The alley was very quiet.

"Feel free to confirm that before you do anything you'd regret. And when you're done confirming it — listen to the advice. Walk away from Stagg. Whatever you think you know about his stability as an employer, the next few months are going to be educational." Danton put the phone in his pocket and finally looked up, meeting Gary's eyes for approximately the first time since the conversation had started. "Good night."

Gary stood there for a long moment. The fury moved across his face in ways the dark alley mostly concealed.

"Don't ever let me see you again," he said, with the flat precision of someone choosing words carefully so he doesn't say anything recordable. "Piece of trash."

He turned, got into the car, and left the dock without further ceremony.

Danton waited until the headlights disappeared around the corner.
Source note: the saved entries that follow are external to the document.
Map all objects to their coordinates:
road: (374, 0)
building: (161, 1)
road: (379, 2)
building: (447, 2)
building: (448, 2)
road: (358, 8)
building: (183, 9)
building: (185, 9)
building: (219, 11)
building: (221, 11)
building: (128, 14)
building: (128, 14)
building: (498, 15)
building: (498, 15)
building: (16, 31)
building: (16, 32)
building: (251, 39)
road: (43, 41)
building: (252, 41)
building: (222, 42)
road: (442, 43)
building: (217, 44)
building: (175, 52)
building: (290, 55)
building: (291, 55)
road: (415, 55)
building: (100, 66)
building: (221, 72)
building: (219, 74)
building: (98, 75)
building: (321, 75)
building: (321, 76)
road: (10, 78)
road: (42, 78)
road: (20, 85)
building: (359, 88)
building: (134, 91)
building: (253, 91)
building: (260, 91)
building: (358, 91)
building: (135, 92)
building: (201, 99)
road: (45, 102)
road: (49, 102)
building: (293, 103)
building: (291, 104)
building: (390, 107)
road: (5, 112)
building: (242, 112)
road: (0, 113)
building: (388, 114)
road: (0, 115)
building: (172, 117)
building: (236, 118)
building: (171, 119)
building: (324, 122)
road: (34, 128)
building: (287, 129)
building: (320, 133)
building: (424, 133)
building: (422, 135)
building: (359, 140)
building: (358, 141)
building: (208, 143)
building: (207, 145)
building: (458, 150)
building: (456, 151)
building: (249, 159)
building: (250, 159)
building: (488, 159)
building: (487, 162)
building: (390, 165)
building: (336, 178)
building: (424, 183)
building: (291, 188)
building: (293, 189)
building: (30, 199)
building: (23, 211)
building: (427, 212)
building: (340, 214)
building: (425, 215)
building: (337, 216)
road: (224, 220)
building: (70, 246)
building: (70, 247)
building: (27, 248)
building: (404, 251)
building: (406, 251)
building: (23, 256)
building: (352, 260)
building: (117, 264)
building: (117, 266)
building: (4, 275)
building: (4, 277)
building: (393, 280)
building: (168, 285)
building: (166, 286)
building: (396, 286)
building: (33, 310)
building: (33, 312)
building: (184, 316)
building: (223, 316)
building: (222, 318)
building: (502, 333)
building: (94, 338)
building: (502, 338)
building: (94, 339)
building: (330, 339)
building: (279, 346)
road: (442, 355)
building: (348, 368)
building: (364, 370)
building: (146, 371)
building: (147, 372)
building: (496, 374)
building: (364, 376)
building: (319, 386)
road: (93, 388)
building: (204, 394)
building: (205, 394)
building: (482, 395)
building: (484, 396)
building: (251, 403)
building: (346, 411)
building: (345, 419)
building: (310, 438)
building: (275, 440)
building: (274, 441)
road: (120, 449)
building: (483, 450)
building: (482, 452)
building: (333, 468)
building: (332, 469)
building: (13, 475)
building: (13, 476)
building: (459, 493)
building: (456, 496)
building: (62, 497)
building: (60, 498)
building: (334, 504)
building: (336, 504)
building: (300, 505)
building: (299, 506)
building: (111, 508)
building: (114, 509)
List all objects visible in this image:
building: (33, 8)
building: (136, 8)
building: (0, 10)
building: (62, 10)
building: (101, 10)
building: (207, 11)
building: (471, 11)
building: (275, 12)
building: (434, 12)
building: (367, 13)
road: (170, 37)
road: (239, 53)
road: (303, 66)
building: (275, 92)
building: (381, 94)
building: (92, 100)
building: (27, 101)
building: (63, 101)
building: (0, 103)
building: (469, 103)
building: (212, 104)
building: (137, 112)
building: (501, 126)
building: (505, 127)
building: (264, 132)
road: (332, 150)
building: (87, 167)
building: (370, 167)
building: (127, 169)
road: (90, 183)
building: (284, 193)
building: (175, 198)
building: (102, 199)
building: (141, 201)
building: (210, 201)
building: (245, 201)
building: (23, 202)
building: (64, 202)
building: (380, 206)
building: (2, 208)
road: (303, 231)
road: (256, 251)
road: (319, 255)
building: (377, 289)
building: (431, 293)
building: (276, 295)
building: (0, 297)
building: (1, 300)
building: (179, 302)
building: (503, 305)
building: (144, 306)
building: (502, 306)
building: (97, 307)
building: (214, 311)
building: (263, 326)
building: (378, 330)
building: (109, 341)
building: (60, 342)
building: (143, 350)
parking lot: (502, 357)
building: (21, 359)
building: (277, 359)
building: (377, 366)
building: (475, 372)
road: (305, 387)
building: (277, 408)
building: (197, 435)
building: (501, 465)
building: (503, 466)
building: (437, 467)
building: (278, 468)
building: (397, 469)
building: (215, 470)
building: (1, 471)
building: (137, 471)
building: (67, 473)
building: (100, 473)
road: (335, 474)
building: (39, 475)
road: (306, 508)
Then he took out his phone, resumed scrolling, and started walking.

"What a waste of an evening," he murmured. I didn't actually record anything — I was busy reading the case files. He opened the contact list, found the name, and dialed.

The call connected on the third ring.

"...Hello?"

"Is this Aymon Zachary?"

A pause. "Who's asking?"

"My name isn't important right now." Danton kept his voice even and professional, the voice he'd used in a hundred research presentations, the one that meant I have something worth your time. "But I have something I'd like to discuss with you. About Simon Stagg."

Another pause. Longer this time.

"I'm listening," Aymon Zachary said.